Try it | Retype the lines below from the line with "NIP: 9452167826" up to and including the line with "Logowanie do panelu", keeping each one as it appears.

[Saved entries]
((
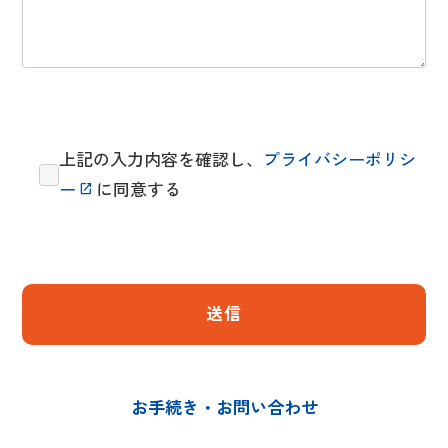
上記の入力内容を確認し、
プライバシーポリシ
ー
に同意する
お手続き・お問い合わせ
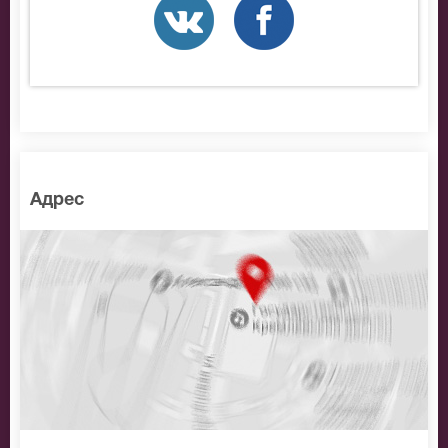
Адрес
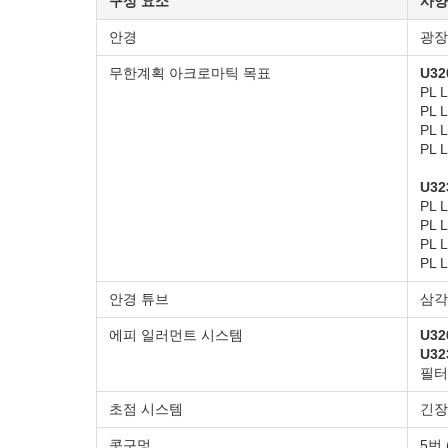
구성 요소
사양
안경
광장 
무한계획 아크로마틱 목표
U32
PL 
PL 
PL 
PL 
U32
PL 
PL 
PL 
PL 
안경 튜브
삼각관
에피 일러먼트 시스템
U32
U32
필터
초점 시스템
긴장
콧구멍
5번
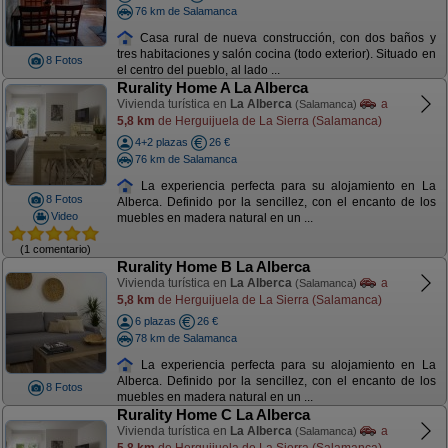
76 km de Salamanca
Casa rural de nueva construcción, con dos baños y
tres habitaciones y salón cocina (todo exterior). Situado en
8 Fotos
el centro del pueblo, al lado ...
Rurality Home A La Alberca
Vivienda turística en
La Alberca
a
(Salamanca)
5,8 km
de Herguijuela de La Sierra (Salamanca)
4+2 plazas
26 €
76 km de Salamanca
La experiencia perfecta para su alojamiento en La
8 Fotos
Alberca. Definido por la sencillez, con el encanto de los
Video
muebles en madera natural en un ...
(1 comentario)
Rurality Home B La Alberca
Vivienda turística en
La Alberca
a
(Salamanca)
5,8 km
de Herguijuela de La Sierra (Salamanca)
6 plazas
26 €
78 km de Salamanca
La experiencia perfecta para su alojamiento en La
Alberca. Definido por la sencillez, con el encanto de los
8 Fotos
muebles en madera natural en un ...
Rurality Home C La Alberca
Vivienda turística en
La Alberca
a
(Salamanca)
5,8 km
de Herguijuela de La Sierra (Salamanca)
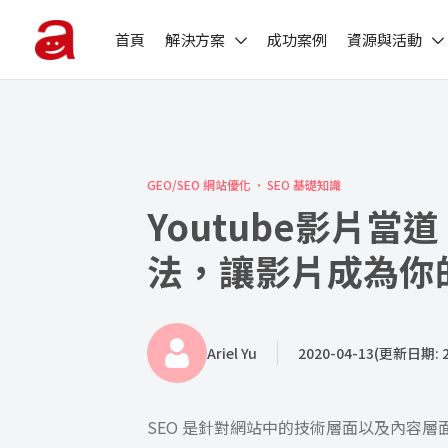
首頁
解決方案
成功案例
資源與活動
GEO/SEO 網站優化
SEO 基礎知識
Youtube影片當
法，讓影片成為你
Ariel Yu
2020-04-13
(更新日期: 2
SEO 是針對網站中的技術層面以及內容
))
((
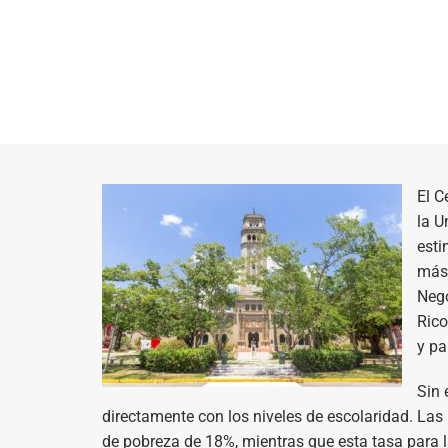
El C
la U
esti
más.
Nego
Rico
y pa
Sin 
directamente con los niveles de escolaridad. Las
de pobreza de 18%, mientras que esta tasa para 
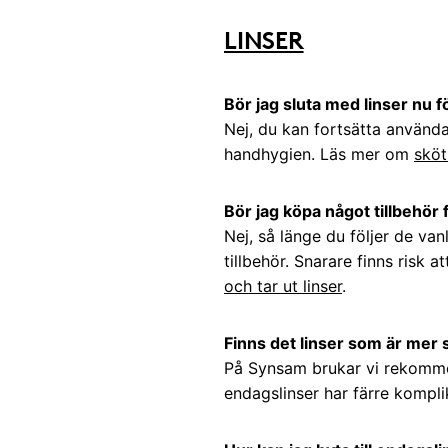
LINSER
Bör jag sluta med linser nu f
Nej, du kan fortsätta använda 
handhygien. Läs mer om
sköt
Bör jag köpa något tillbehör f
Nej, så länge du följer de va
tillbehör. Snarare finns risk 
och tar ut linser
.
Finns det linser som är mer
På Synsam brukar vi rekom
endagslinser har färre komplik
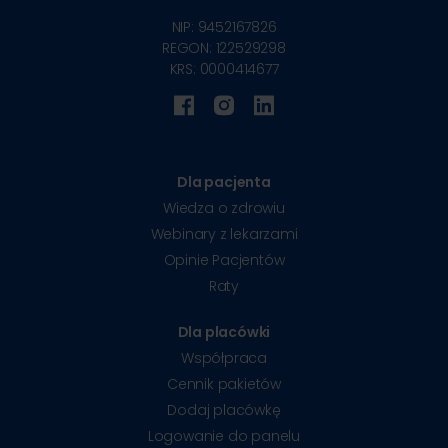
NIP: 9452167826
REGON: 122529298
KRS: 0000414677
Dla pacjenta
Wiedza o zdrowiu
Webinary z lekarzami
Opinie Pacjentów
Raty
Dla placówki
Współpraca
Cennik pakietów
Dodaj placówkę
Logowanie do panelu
))
Reply to the task |
NIP: 9452167826
REGON: 122529298
KRS: 0000414677
Dla pacjenta
Wiedza o zdrowiu
Webinary z lekarzami
Opinie Pacjentów
Raty
Dla placówki
Współpraca
Cennik pakietów
Dodaj placówkę
Logowanie do panelu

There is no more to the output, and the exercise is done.